Galatea alzò le spalle: «Non ho saputo trattenermi. Mi spingeva una forza invincibile»

«Certo» approvò.

«Non ti ho visto quando il duchino Luigi è morto... Ha sofferto tanto prima che tu arrivassi?» domandò, stringendosi le mani sul cuore.

La Morte ristette: «Non mi hai visto perché non sono io che traggo le anime di chi muore a causa della violenza altrui» spiegò.

«Cosa?» si stupì Galatea abbassando gli occhi.

«E sono sicura che tu abbia visto abbastanza per saperlo»

La scena tornò prepotentemente davanti a lei. Era di nuovo alla finestra, i due amici del duchino avevano scaraventato lontano l'assalitore, ed ecco il suo complice avvicinarsi e chinarsi sul corpo nell'incuranza di tutti gli altri. Non era incuranza... Galatea si sentì svenire al ricordo di quella figura nera che si mondava la bocca dal sangue con il braccio. Fu come se l'avesse visto negli occhi.

«E il vecchio duca?» le chiese vedendola andare via. La Morte si volse un poco: «Per lui sono venuta io»

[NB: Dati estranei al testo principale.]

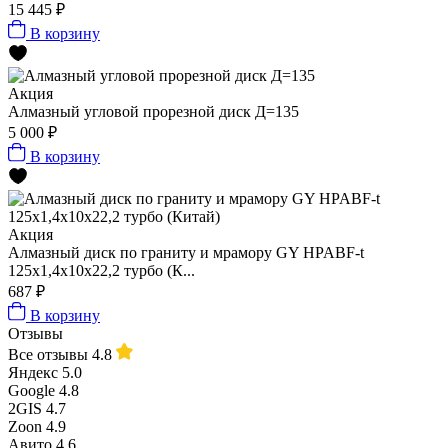
15 445 ₽
В корзину
Акция
Алмазный угловой прорезной диск Д=135
5 000 ₽
В корзину
Акция
Алмазный диск по граниту и мрамору GY HPABF-t
125x1,4x10x22,2 турбо (К...
687 ₽
В корзину
Отзывы
Все отзывы
4.8
Яндекс
5.0
Google
4.8
2GIS
4.7
Zoon
4.9
Авито
4.6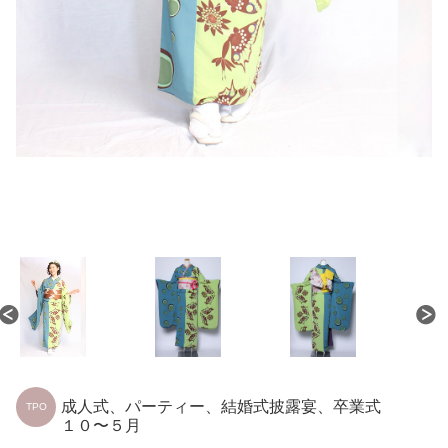
成人式、パーティー、結婚式披露宴、卒業式
TPO
１０〜５月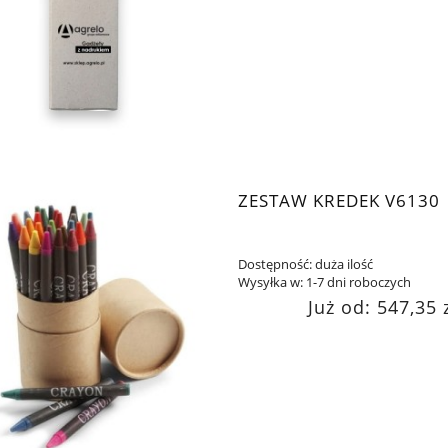
ZESTAW KREDEK V6130
Dostępność:
duża ilość
Wysyłka w:
1-7 dni roboczych
Już od:
547,35 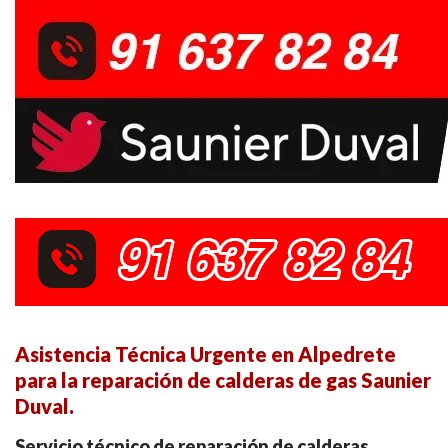
Asistencia Técnica Urgente en Alpedrete
para la reparación de calderas de gas Saunier
Duval.
Servicio técnico de reparación de calderas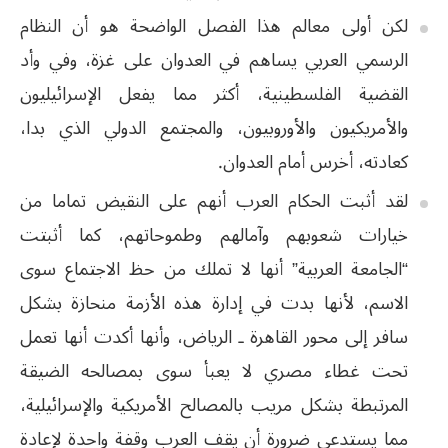
لكن أولى معالم هذا الفصل الواضحة هو أن النظام
الرسمي العربي يساهم في العدوان على غزة، وفي وأد
القضية الفلسطينية، أكثر مما يفعل الإسرائيليون
والأمريكيون والأوروبيون، والمجتمع الدولي الذي بدا،
كعادته، أخرس أمام العدوان.
لقد أثبت الحكام العرب أنهم على النقيض تماما من
خيارات شعوبهم وآمالهم وطموحاتهم، كما أثبتت
“الجامعة العربية” أنها لا تملك من حظ الاجتماع سوى
الاسم، لأنها بدت في إدارة هذه الأزمة منحازة بشكل
سافر إلى محور القاهرة ـ الرياض، وأنها أكدت أنها تعمل
تحت غطاء مصري لا يعبأ سوى بمصالحه الضيقة
المرتبطة بشكل مريب بالمصالح الأمريكية والإسرائيلية،
مما يستدعي ضرورة أن يقف العرب وقفة واحدة لإعادة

Un movimento del cappuccio svelò a Galatea che l'attenzione di lei era caduta su qualcosa alle sue spalle. Si guardò dietro e vide il principe Ferdinando: la osservava con discrezione e alzò una mano quando si trovò scoperto. Galatea ricambiò il cenno e si rivolse nuovamente alla Morte, forte del fatto che Ferdinando non potesse capire cosa stesse facendo.

«Ti dirò un'ultima cosa - aggiunse la figura nera - Se tuo marito non fosse stato così caparbio nel combattere il suo male, non sarei venuta io a prenderlo»

Detto ciò, la Morte si tirò dietro il lungo mantello e si avviò lungo il corridoio, proseguendo sul suo cammino fatto di silenzio e cenere.